Ramazanın her şeyi güzel ama çoğumuz için
en keyiflisi, telaşlısı,
cümbüşlüsü sahur…
Uyku arasında mutfaktan gelen tıkırtılar, yanıp
sönen ışıklar, komşulardan gelen yemek börek çörek kokularına
senfonik bir şekilde eşlik eden çay kaşıkları... Çocukluğa dönüş ve
huzura ulaşılan anın başka bir adıdır sahur...

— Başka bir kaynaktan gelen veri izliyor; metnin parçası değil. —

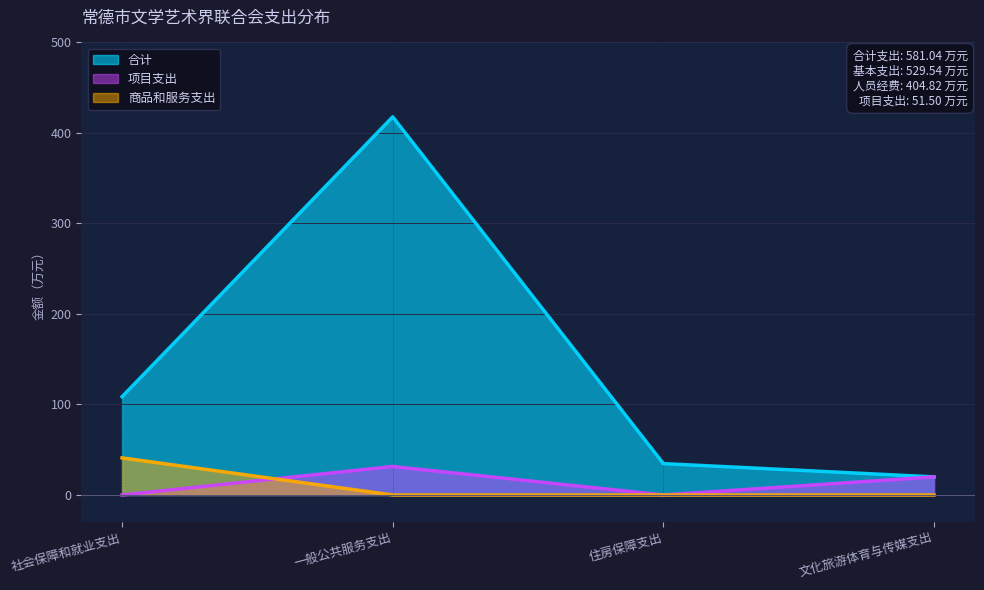

What is the average value of the 合计 series?

145.3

Kimimiz yiyip yatıyor, kimimiz sahura kadar
uyumuyor... Ve işte gece kuşlarına müjde geliyooor; “akşam yatmak
bilmiyorsun, sabah kalkmak bilmiyorsun!” serzenişi bu ramazan da
bayrama kadar rafa kaldırılıyor... Marketten alınan hurma
paketinden çıkan plastik dal’ın yalnızlığı ve anlamsızlığı yine
yeniden sorgulanıyor... Ve o tatlı sahur klişeleri
tekrarlanıyor...
"Şuradan ekmeği uzatır mısın" demeye takati
olmayan babanın "ekmeaggk" diyen detone sesi, lokması ağzında
hizmet etmekten bitap düşen annelerin hâli… Uyku mahmurluğuyla
sahurda kıpırdamadan yarım saat sofradaki zeytini
izleyenler… Tek kişilik oruç tutacakken beş kişilik
yiyenler…
İçilen suyu görse deve hörgücünden utanır
misali, yatağa damacana
misali lıkırdayarak devrilenler… Dört tabağı
sünnetledikten sonra ağzının kenarında, bıyığında
sakalında pirinç, marul “Allah sabrını veriyor
yaauu” diyerek sinirden güldürenler… İlk
günlerde dillere destan sahur sofraları kuran,
ramazan sonuna doğru “ne bileyim, tost most yiyin
bişeyler” deyip yatan bacılar, hanımlar, anneler… Tıpkı
iftarda olduğu gibi, sahurda da yemeğin ardından sofrayı toplamamak
için bastıran ani bayılma hissi...
Sahura kaldırılmadığı için ağlayan
küsen bebeler… Yaşı yeten kuzucukların nazlı göz
kapakları...
Şen
ama sükûnetli Müslüman sofrası... Besmele ile yudumlanan
lokmalar... Dualar... Ve müezzinin sesi...
Her
şey O'nun için... Ve öyle olunca her şey ne kadar güzel, ne kadar
anlamlı... Ramazanın üçte biri geride kaldı... Daha dün gibiydi ilk
sahur. Ömür de aynen su gibi geçiyor mu? Çocukken kalktığımız ilk
sahur, daha dün gibi gelmiyor mu? Lakin "Adam hacı mı olur
ulaşmakla Mekke'ye, eşek derviş mi olur taş çekmekle
tekkeye?" atasözünü de unutmayalım oldu mu?
Ne
mutlu su gibi geçen ömrü su gibi berrak tutanlara...
Ninem diyor ki; Nefistir
seni yolda koyan, yolda kalır nefse uyan.